# start of Extracted text
Rancho Cotate High School is a four-year comprehensive high school in Rohnert Park, California. It is located at 5450 Snyder Lane, adjacent to the campus of Sonoma State University. Students have opportunities to participate in a wide variety of sports and extra curricular activities.

It was established in 1966 and named after the Rancho Cotate land grant. It serves the Cotati-Rohnert Park Unified School District. Enrollment in the 2006-2007 school year was about 1800-1900 students. A new football stadium was built in 2008. In the summer of 2019, the construction of a new Theatre, Arts, and Gymnasium building was completed.

The high school is fed by Lawrence E. Jones Middle School.

Extracurricular activities
Students have opportunities to participate in a wide variety of sports and extra curricular activities. There are over forty organizations on campus, and more than eighteen different sports are offered.
# end of Extracted text
# start of Dataset extract
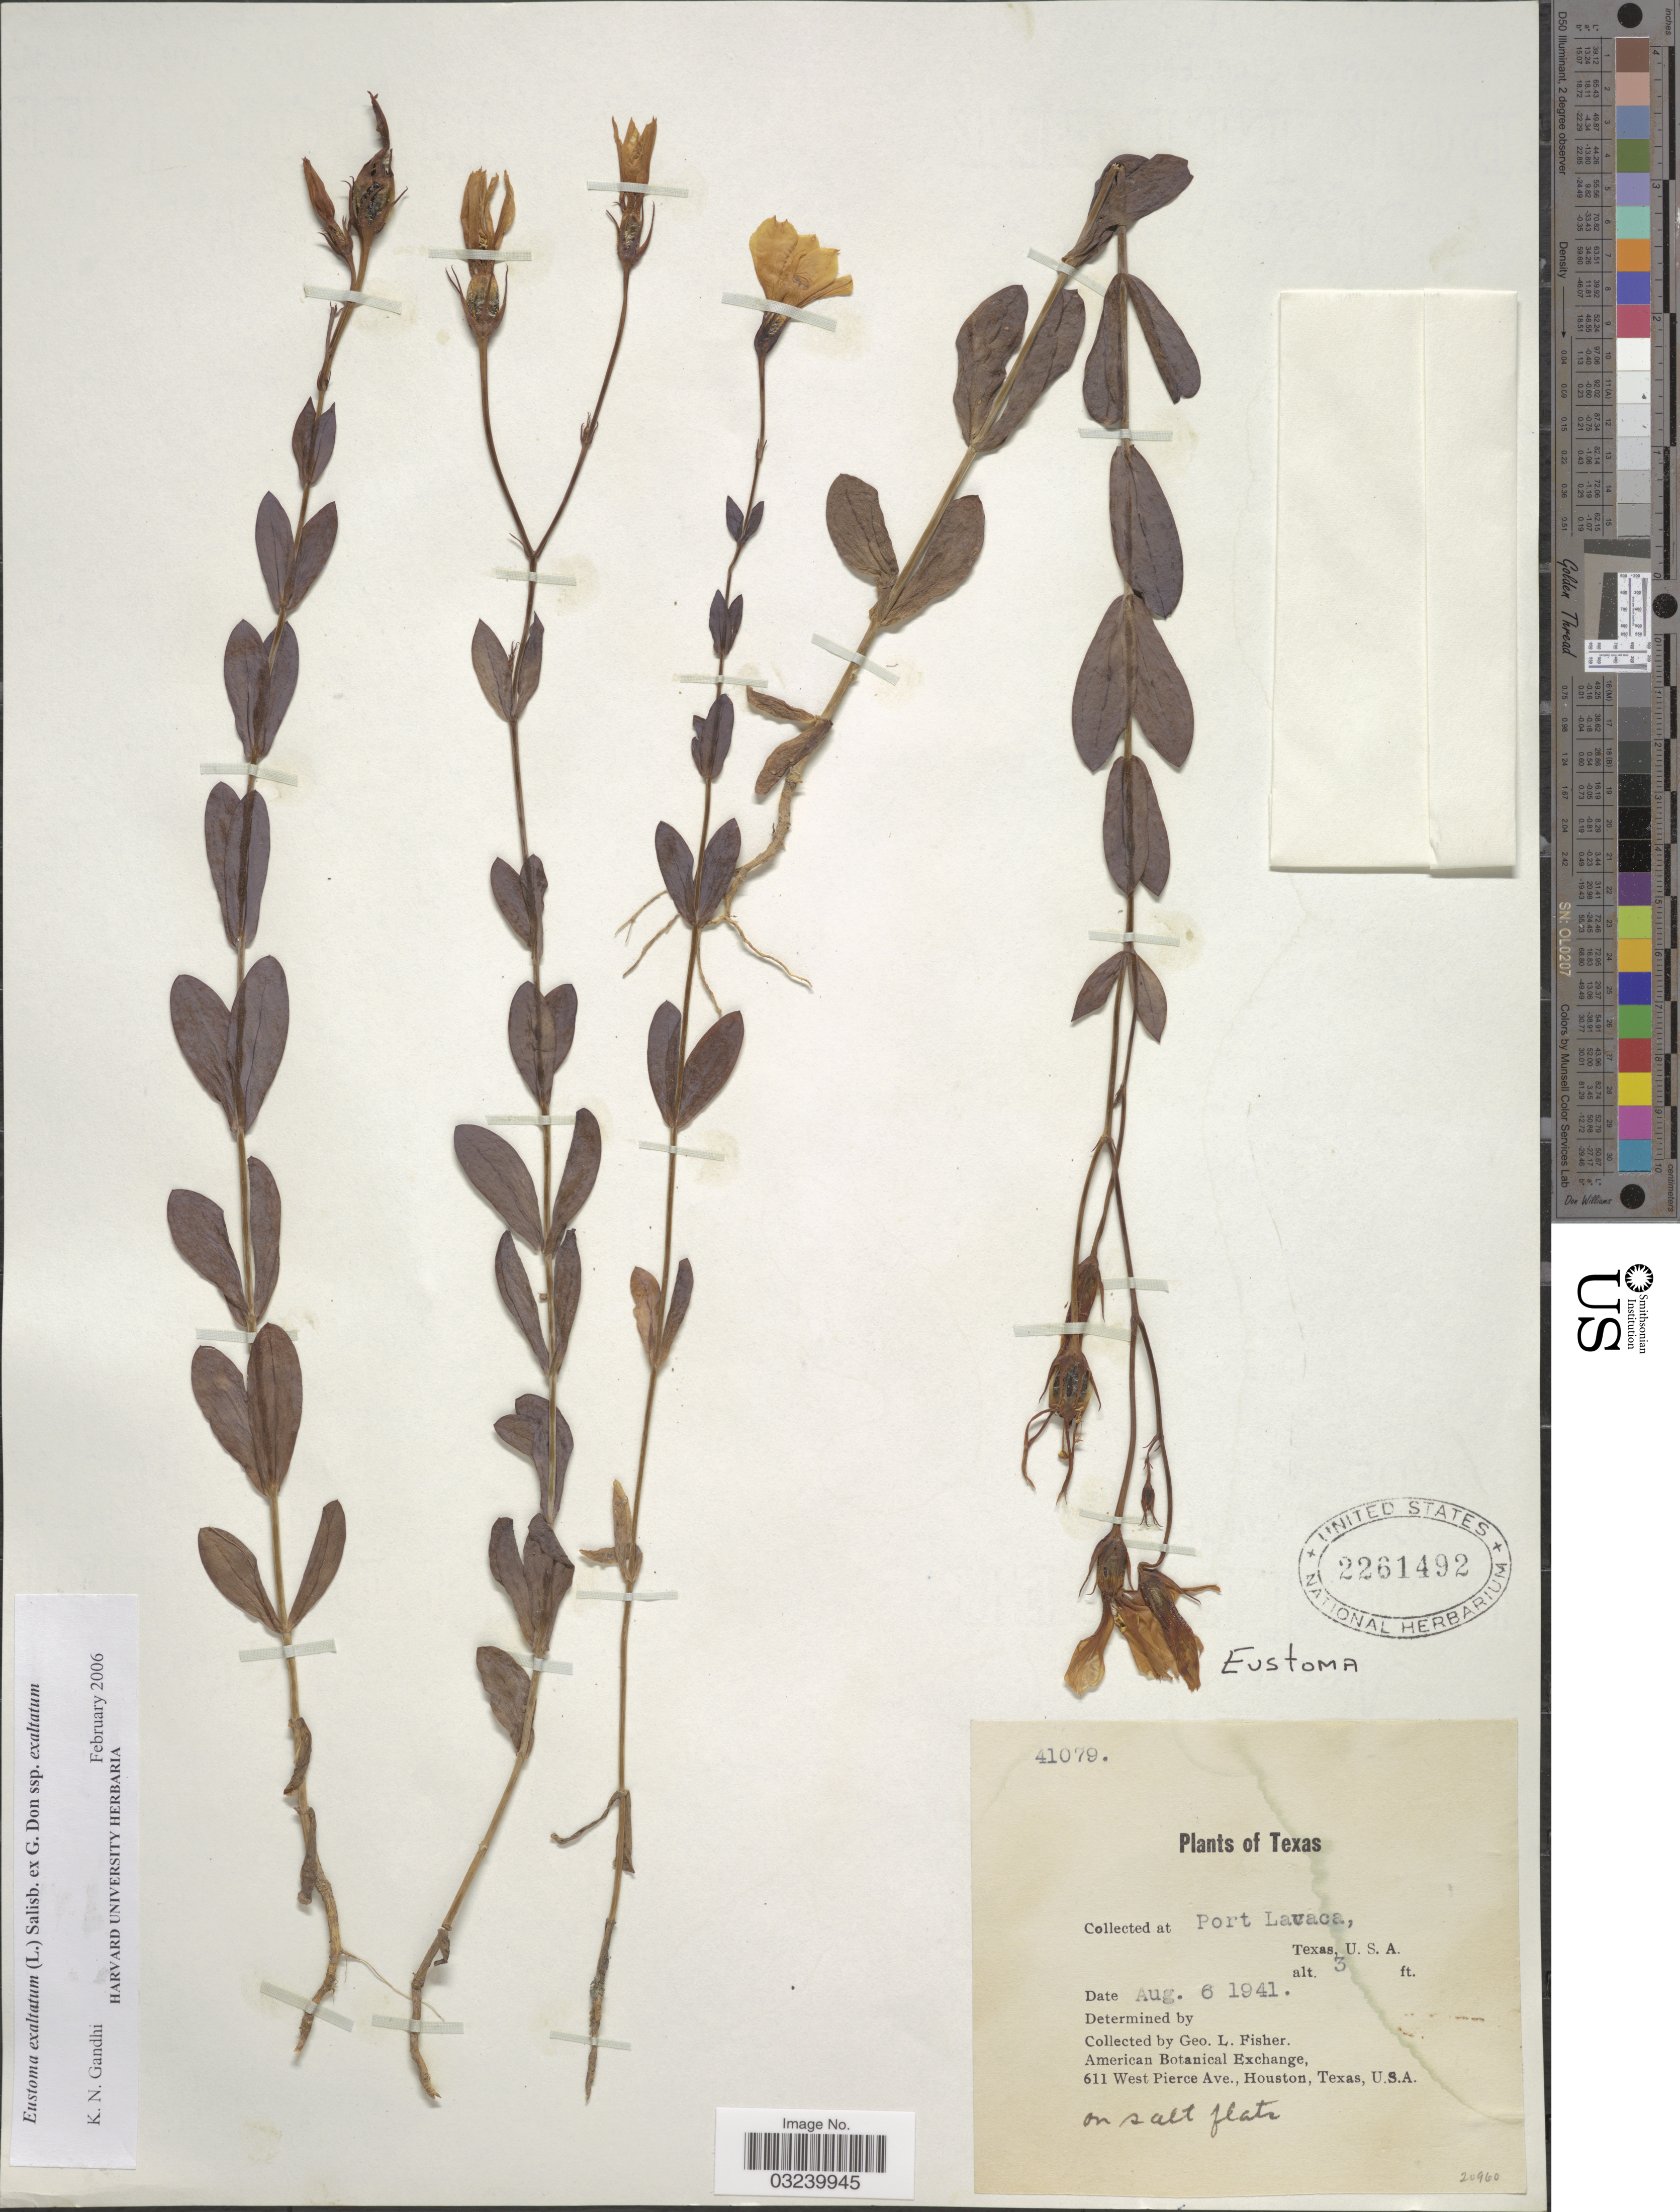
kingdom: Plantae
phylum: Tracheophyta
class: Magnoliopsida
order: Gentianales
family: Gentianaceae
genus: Eustoma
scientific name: Eustoma exaltatum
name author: (L.) Salisb. ex Don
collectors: G. L. Fisher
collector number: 41079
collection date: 1941-08-06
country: United States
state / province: Texas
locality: Port Lavaca, Texas.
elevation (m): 1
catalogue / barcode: US 2261492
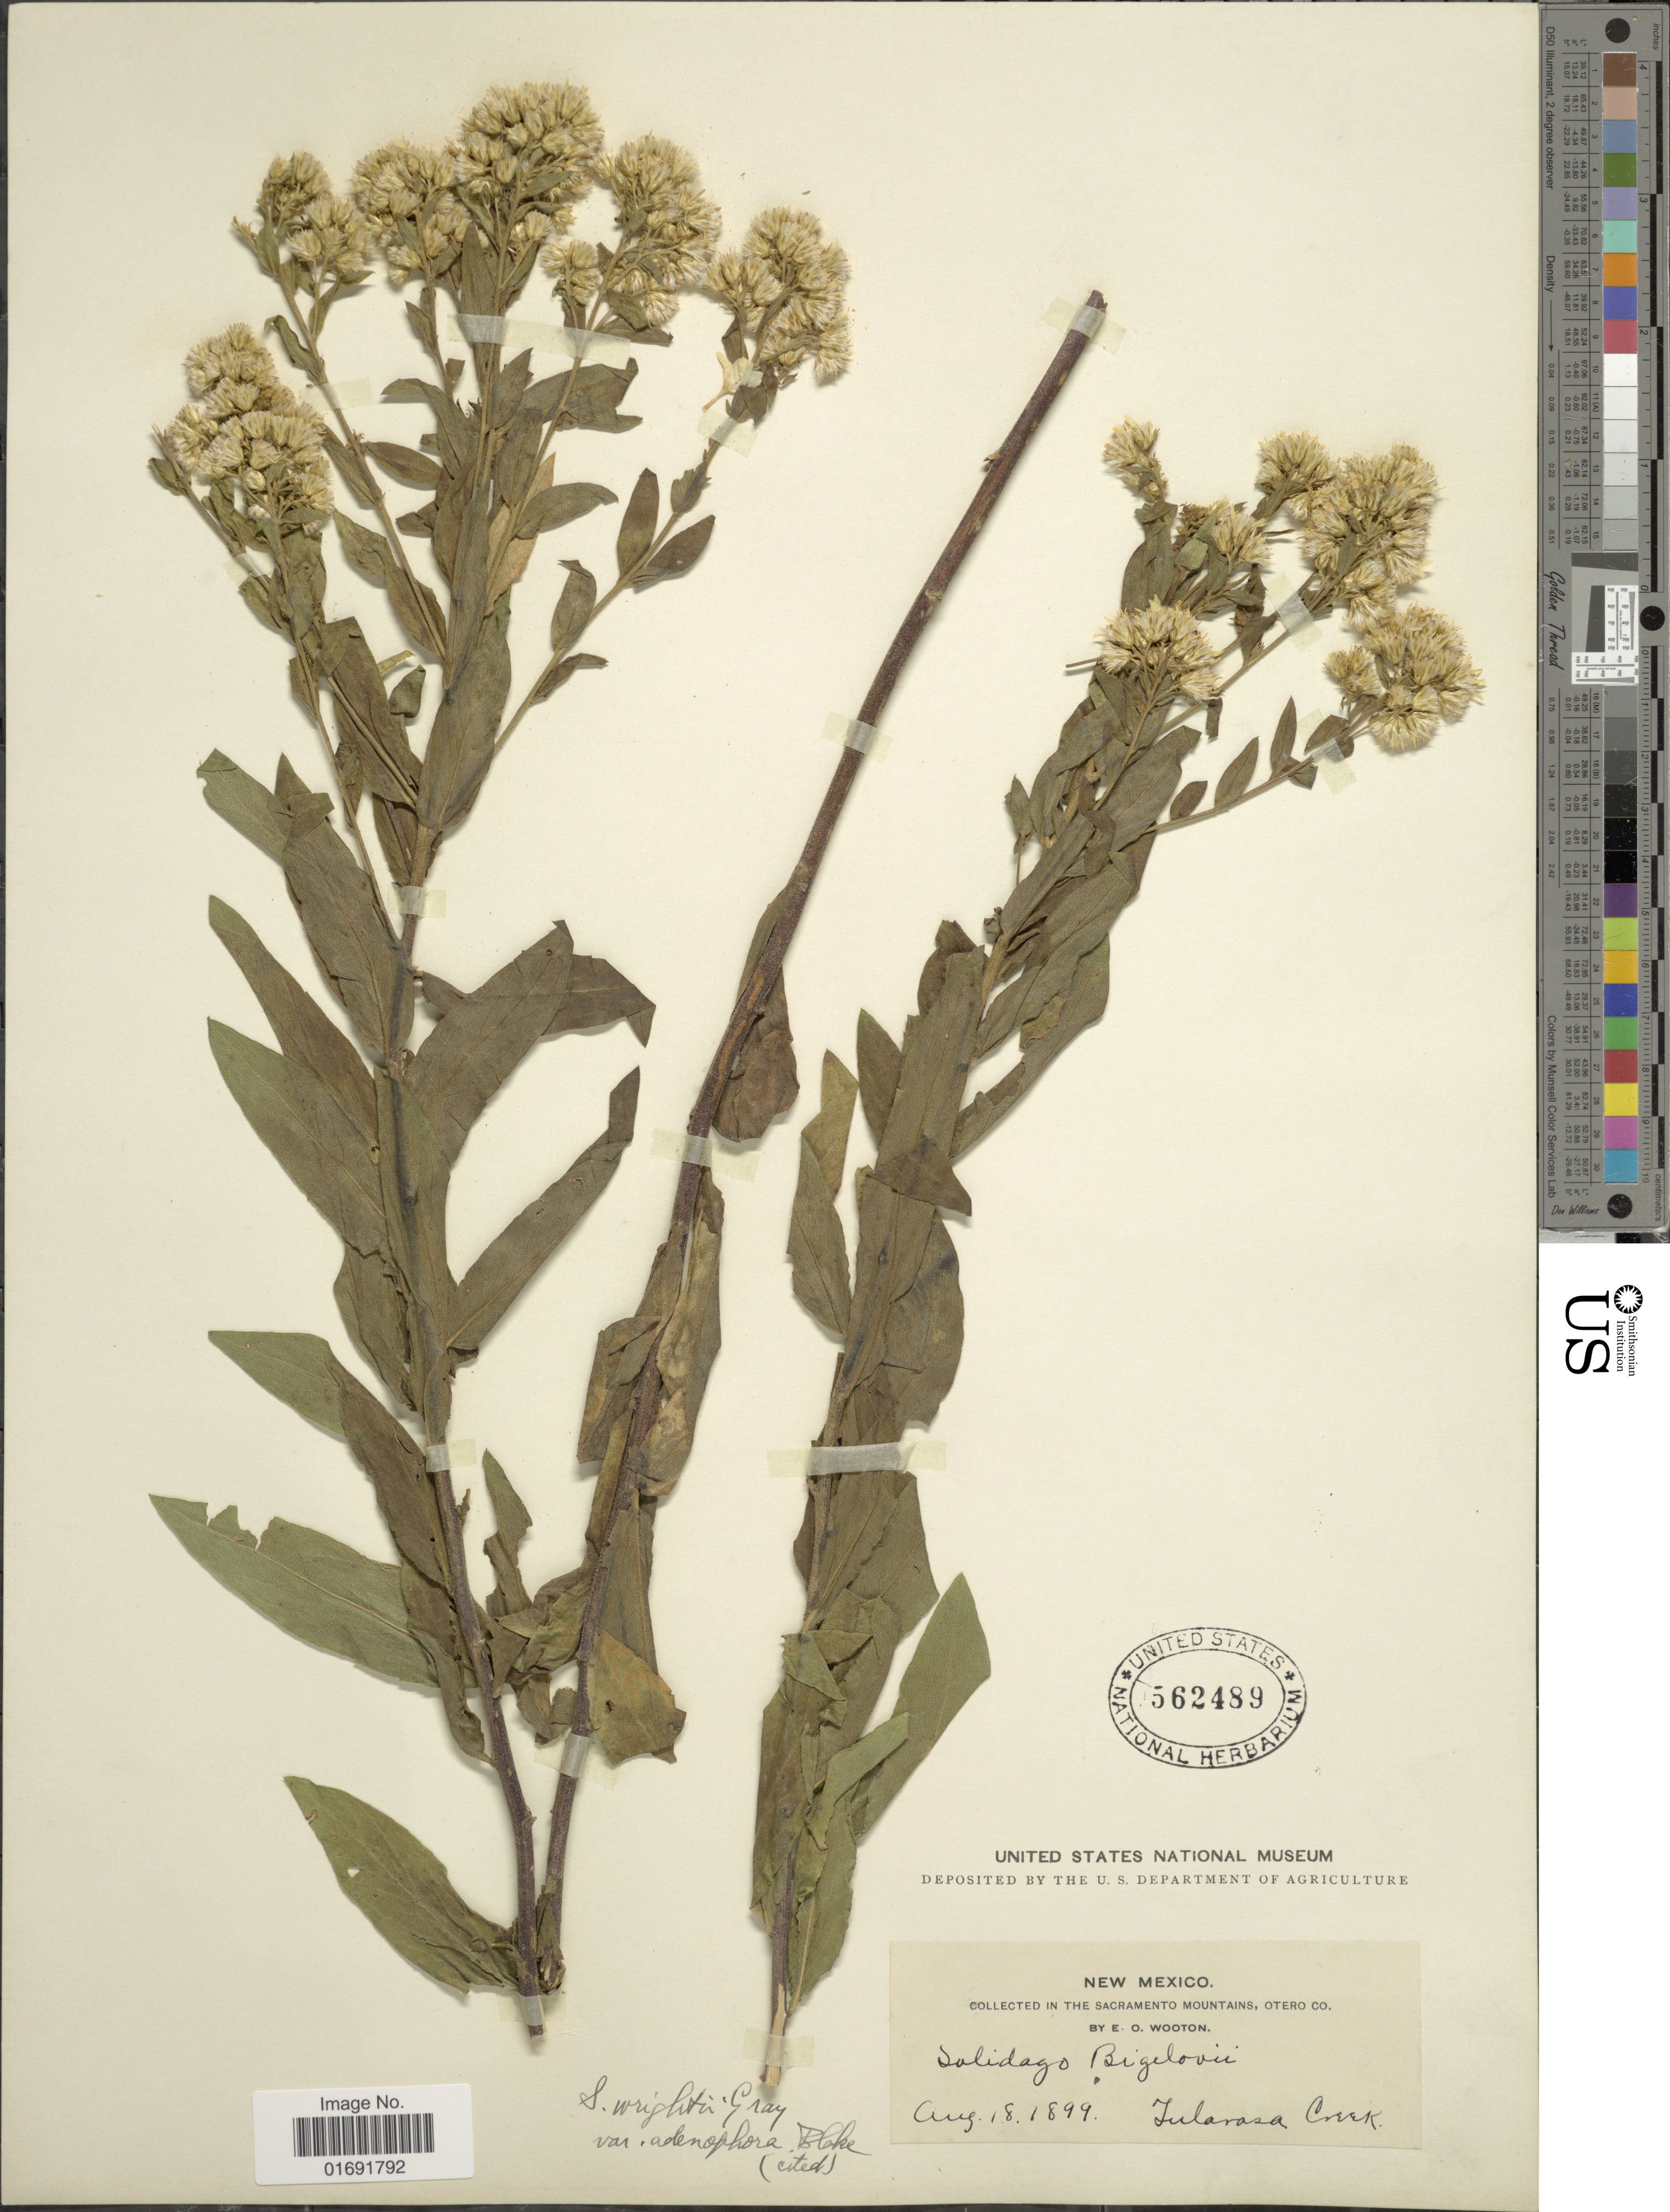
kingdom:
# end of Dataset extract
_Work instructions_.
1. Condense the paragraph of the Rancho Cotate High School text that begins "It was established in 1966" into a short bulleted list that keeps its main facts.
2. Copy the lines of the rows starting at the one containing "collectors: G. L. Fisher" and ending at the last line of the rows, with no changes, and omit the pictures.

_Answers for this exercise_.
1.
- Established in 1966, named after the Rancho Cotate land grant
- Serves the Cotati-Rohnert Park Unified School District
- About 1800-1900 students enrolled in 2006-2007
- New football stadium built in 2008
- New Theatre, Arts, and Gymnasium building completed in summer 2019

2.
collectors: G. L. Fisher
collector number: 41079
collection date: 1941-08-06
country: United States
state / province: Texas
locality: Port Lavaca, Texas.
elevation (m): 1
catalogue / barcode: US 2261492
kingdom:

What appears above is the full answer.